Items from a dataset
= Beginning of Section =

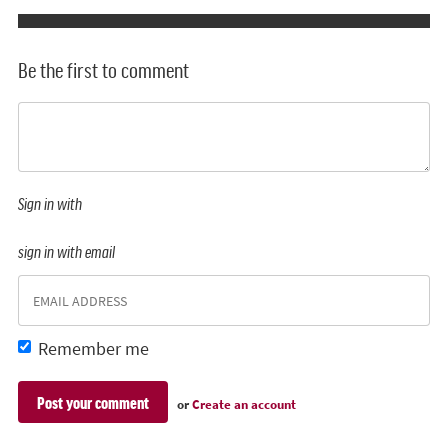
Be the first to comment
Sign in with
sign in with email
Remember me
or
Create an account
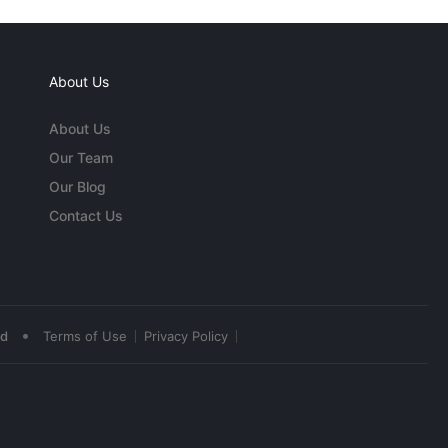
About Us
About Us
Our Team
Our Blog
Contact Us
•
ed
Terms of Use
Privacy Policy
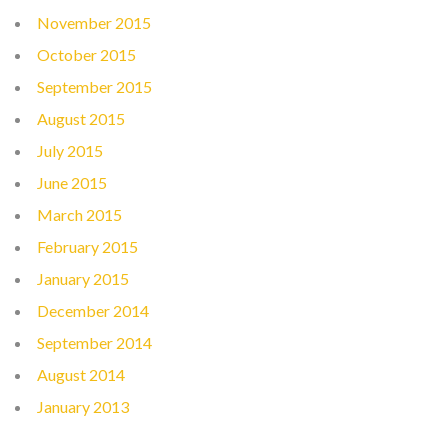
November 2015
October 2015
September 2015
August 2015
July 2015
June 2015
March 2015
February 2015
January 2015
December 2014
September 2014
August 2014
January 2013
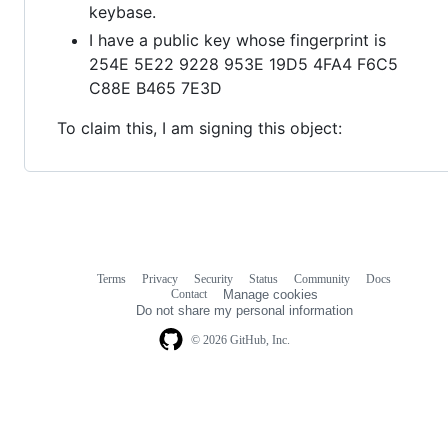
keybase.
I have a public key whose fingerprint is
254E 5E22 9228 953E 19D5 4FA4 F6C5
C88E B465 7E3D
To claim this, I am signing this object:
Terms
Privacy
Security
Status
Community
Docs
Footer
Footer
Contact
Manage cookies
navigation
Do not share my personal information
© 2026 GitHub, Inc.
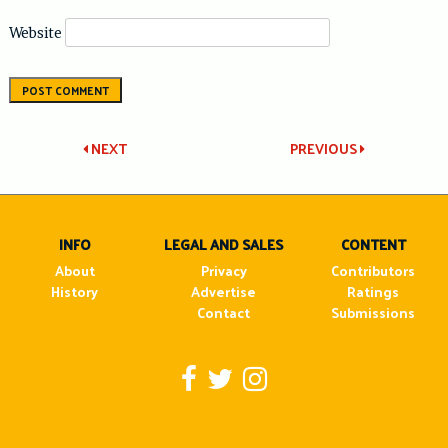
Website
Post
NEXT
PREVIOUS
navigation
INFO
LEGAL AND SALES
CONTENT
About
Privacy
Contributors
History
Advertise
Ratings
Contact
Submissions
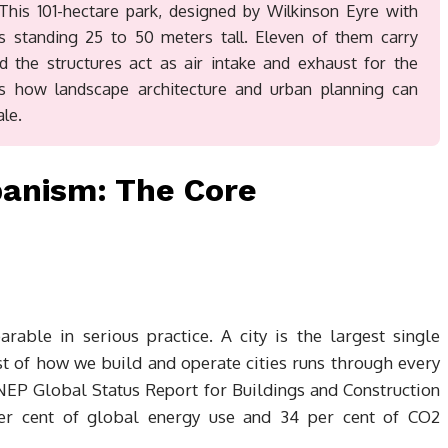
 This 101-hectare park, designed by Wilkinson Eyre with
es standing 25 to 50 meters tall. Eleven of them carry
nd the structures act as air intake and exhaust for the
s how landscape architecture and urban planning can
le.
banism: The Core
rable in serious practice. A city is the largest single
st of how we build and operate cities runs through every
EP Global Status Report for Buildings and Construction
per cent of global energy use and 34 per cent of CO2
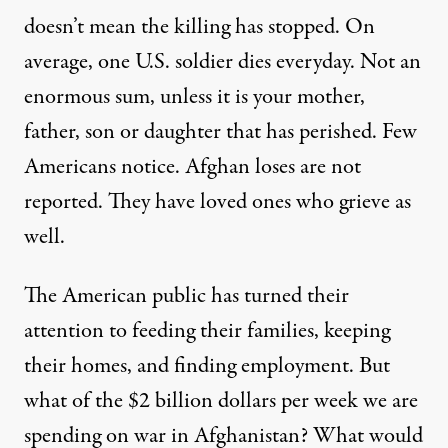
doesn’t mean the killing has stopped. On
average, one U.S. soldier dies everyday. Not an
enormous sum, unless it is your mother,
father, son or daughter that has perished. Few
Americans notice. Afghan loses are not
reported. They have loved ones who grieve as
well.
The American public has turned their
attention to feeding their families, keeping
their homes, and finding employment. But
what of the $2 billion dollars per week we are
spending on war in Afghanistan? What would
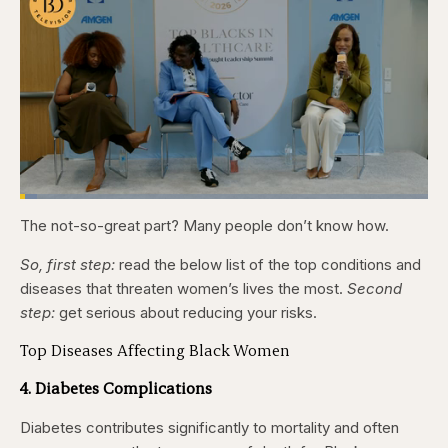
Loaded
:
4.12%
The not-so-great part? Many people don’t know how.
Pause
Skip
Skip
Unmute
Captions
Fullscr
backward
forward
5
5
So, first step:
read the below list of the top conditions and
seconds
seconds
diseases that threaten women’s lives the most.
Second
step:
get serious about reducing your risks.
Top Diseases Affecting Black Women
4. Diabetes Complications
Diabetes contributes significantly to mortality and often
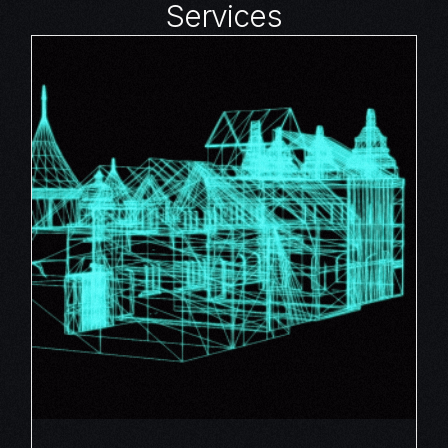
Services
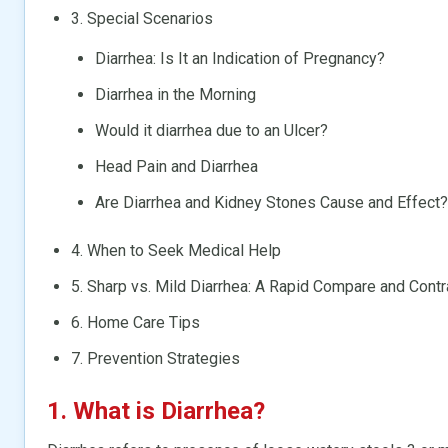
3. Special Scenarios
Diarrhea: Is It an Indication of Pregnancy?
Diarrhea in the Morning
Would it diarrhea due to an Ulcer?
Head Pain and Diarrhea
Are Diarrhea and Kidney Stones Cause and Effect?
4. When to Seek Medical Help
5. Sharp vs. Mild Diarrhea: A Rapid Compare and Contr
6. Home Care Tips
7. Prevention Strategies
1. What is
Diarrhea
?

= End of Section =

## THE PROBLEM
Exact copy, no pictures. Write out the lines in the entries above, starting with the line with "254E 5E22 9228 953E 19D5 4FA4 F6C5" and going on through the line with "reported. They have loved ones who grieve as", keeping both.

## SOLUTION TO THIS TASK
254E 5E22 9228 953E 19D5 4FA4 F6C5
C88E B465 7E3D
To claim this, I am signing this object:
Terms
Privacy
Security
Status
Community
Docs
Footer
Footer
Contact
Manage cookies
navigation
Do not share my personal information
© 2026 GitHub, Inc.
Website
Post
NEXT
PREVIOUS
navigation
INFO
LEGAL AND SALES
CONTENT
About
Privacy
Contributors
History
Advertise
Ratings
Contact
Submissions
 This 101-hectare park, designed by Wilkinson Eyre with
es standing 25 to 50 meters tall. Eleven of them carry
nd the structures act as air intake and exhaust for the
s how landscape architecture and urban planning can
le.
banism: The Core
rable in serious practice. A city is the largest single
st of how we build and operate cities runs through every
EP Global Status Report for Buildings and Construction
per cent of global energy use and 34 per cent of CO2
doesn’t mean the killing has stopped. On
average, one U.S. soldier dies everyday. Not an
enormous sum, unless it is your mother,
father, son or daughter that has perished. Few
Americans notice. Afghan loses are not
reported. They have loved ones who grieve as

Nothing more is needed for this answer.